§ **Exercise data**

◆ ◆ ◆ ◆ ◆ ◆ ◆

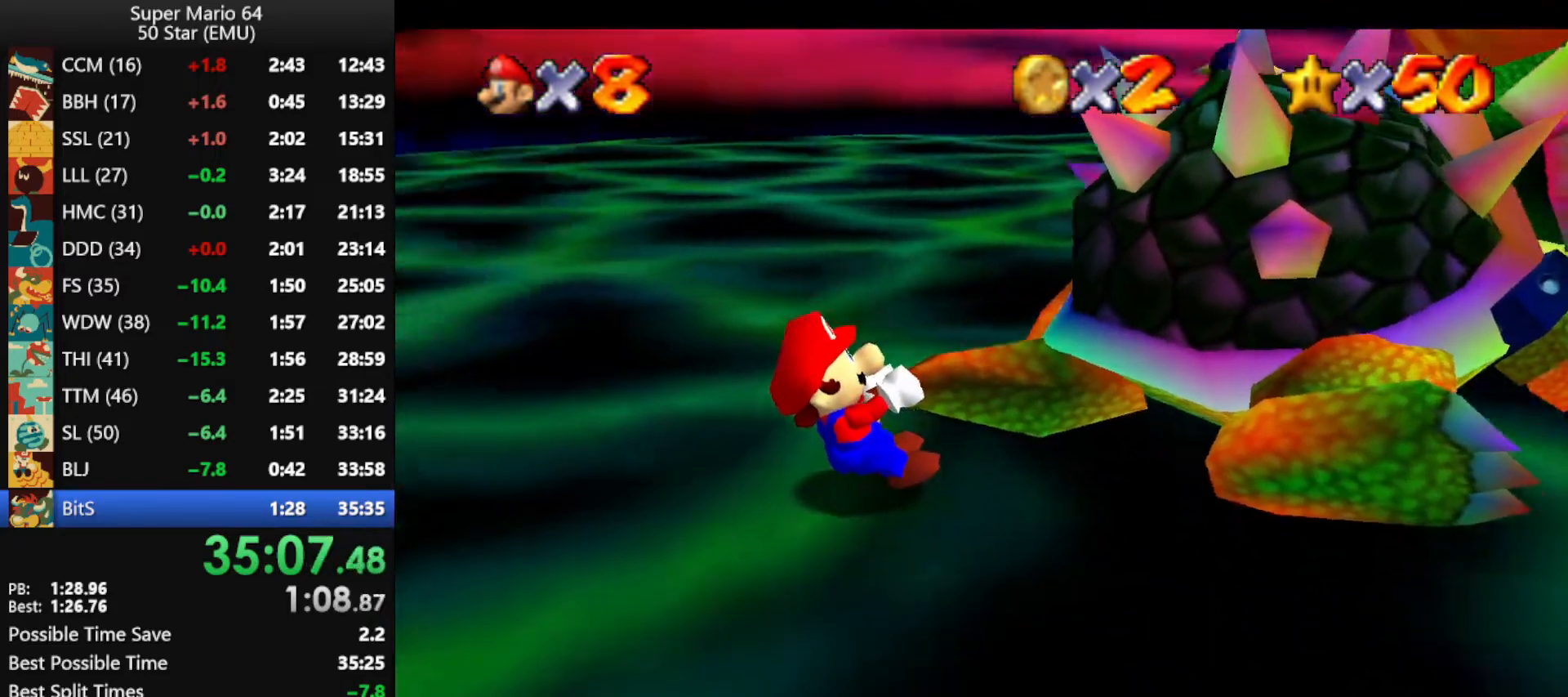
{"buttons": [], "left_stick": "up", "events": [[33, "C_RIGHT", "up"], [67, "left_stick", "down-left"], [133, "C_RIGHT", "down"], [133, "left_stick", "down-right"], [200, "C_RIGHT", "up"], [200, "left_stick", "up-right"], [267, "left_stick", "up-left"], [300, "C_DOWN", "down"], [333, "left_stick", "down-left"], [367, "C_DOWN", "up"], [400, "left_stick", "down-right"], [500, "left_stick", "up"]]}
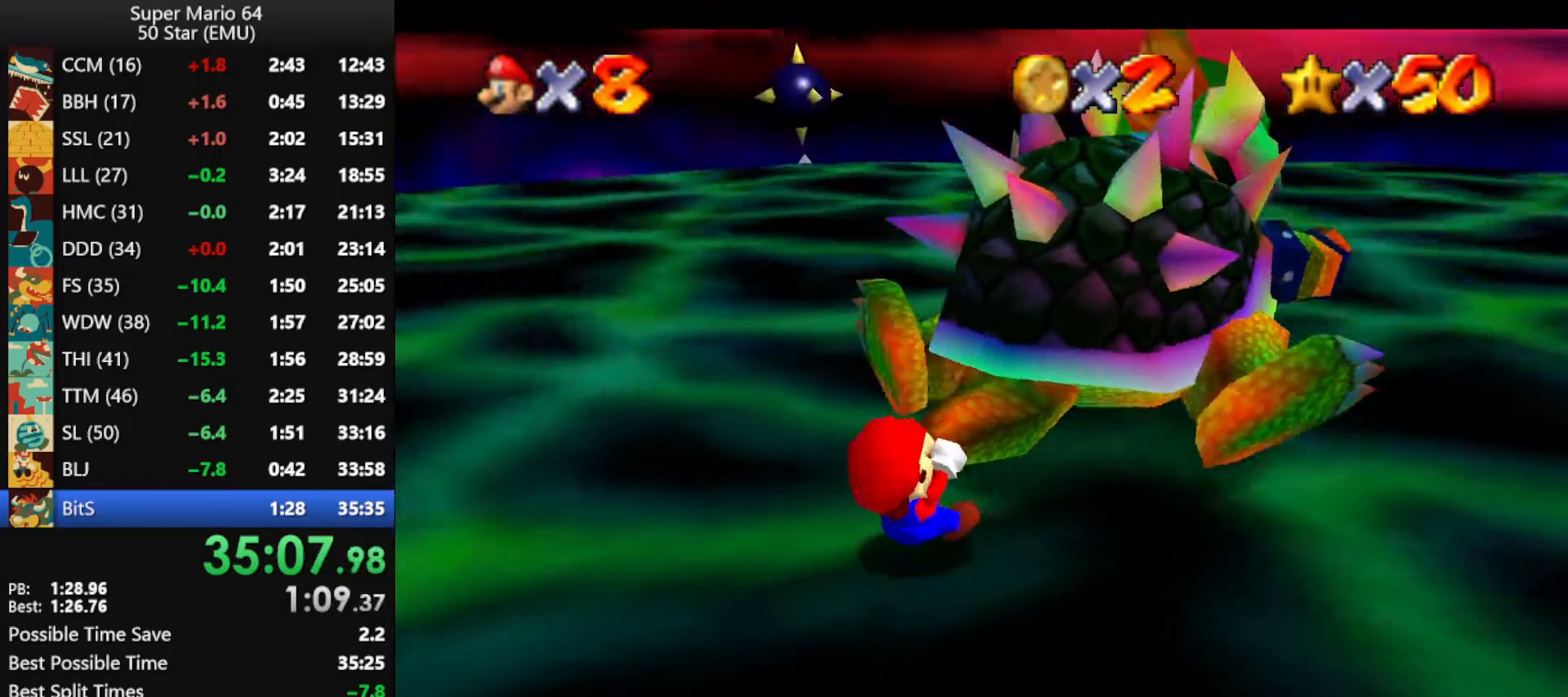
{"buttons": [], "left_stick": "up-right", "events": [[67, "left_stick", "left"], [167, "left_stick", "down"], [267, "left_stick", "up"], [333, "left_stick", "left"], [400, "left_stick", "down"], [500, "left_stick", "up-right"]]}
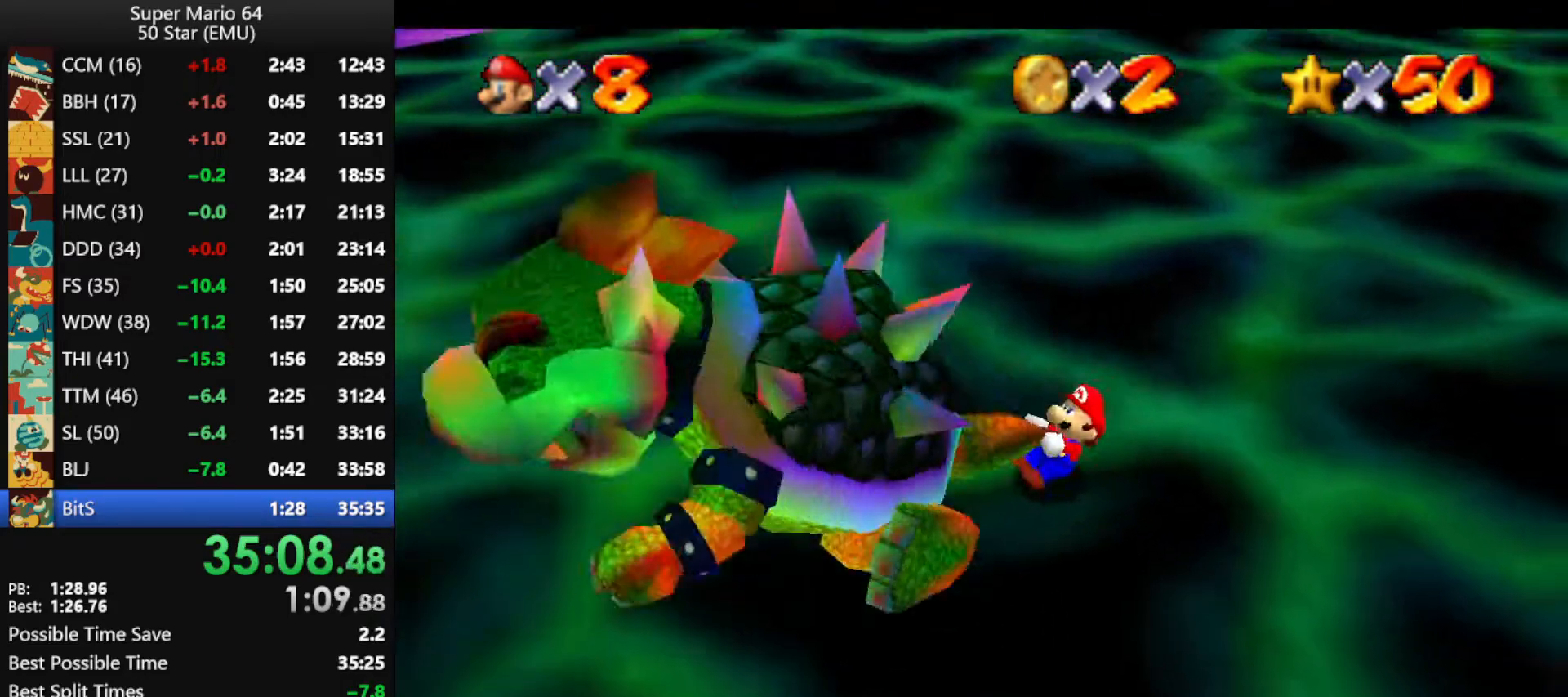
{"buttons": [], "left_stick": "up-right", "events": [[33, "left_stick", "up"], [100, "left_stick", "left"], [167, "left_stick", "down"], [233, "left_stick", "right"], [300, "left_stick", "up-left"], [367, "left_stick", "down-left"], [467, "left_stick", "up-right"]]}
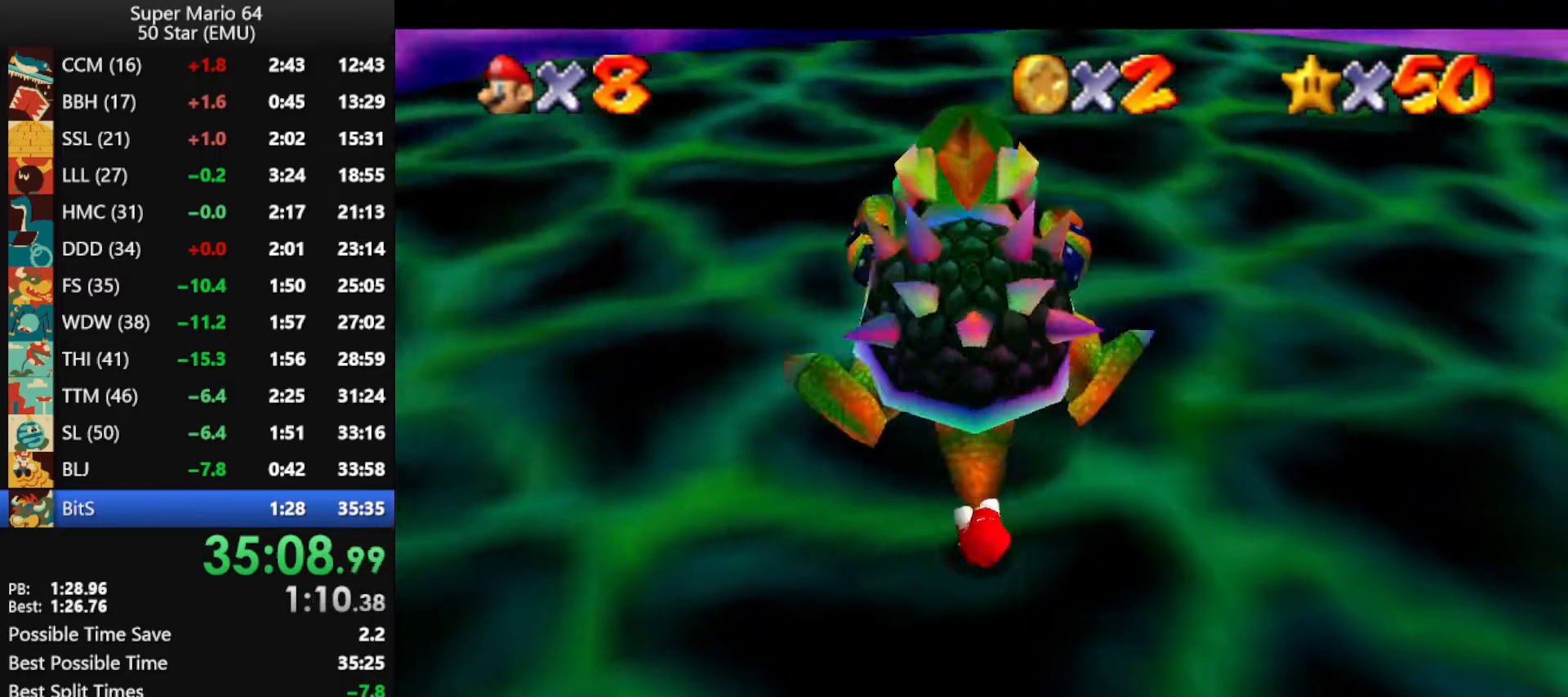
{"buttons": [], "left_stick": "up-right", "events": [[33, "left_stick", "up-left"], [200, "left_stick", "up-right"], [267, "left_stick", "up-left"], [433, "left_stick", "up-right"]]}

◆ ◆ ◆ ◆ ◆ ◆ ◆

For each line above, output its wording exactly and leave out any picture.

{"buttons": [], "left_stick": "up", "events": [[33, "C_RIGHT", "up"], [67, "left_stick", "down-left"], [133, "C_RIGHT", "down"], [133, "left_stick", "down-right"], [200, "C_RIGHT", "up"], [200, "left_stick", "up-right"], [267, "left_stick", "up-left"], [300, "C_DOWN", "down"], [333, "left_stick", "down-left"], [367, "C_DOWN", "up"], [400, "left_stick", "down-right"], [500, "left_stick", "up"]]}
{"buttons": [], "left_stick": "up-right", "events": [[67, "left_stick", "left"], [167, "left_stick", "down"], [267, "left_stick", "up"], [333, "left_stick", "left"], [400, "left_stick", "down"], [500, "left_stick", "up-right"]]}
{"buttons": [], "left_stick": "up-right", "events": [[33, "left_stick", "up"], [100, "left_stick", "left"], [167, "left_stick", "down"], [233, "left_stick", "right"], [300, "left_stick", "up-left"], [367, "left_stick", "down-left"], [467, "left_stick", "up-right"]]}
{"buttons": [], "left_stick": "up-right", "events": [[33, "left_stick", "up-left"], [200, "left_stick", "up-right"], [267, "left_stick", "up-left"], [433, "left_stick", "up-right"]]}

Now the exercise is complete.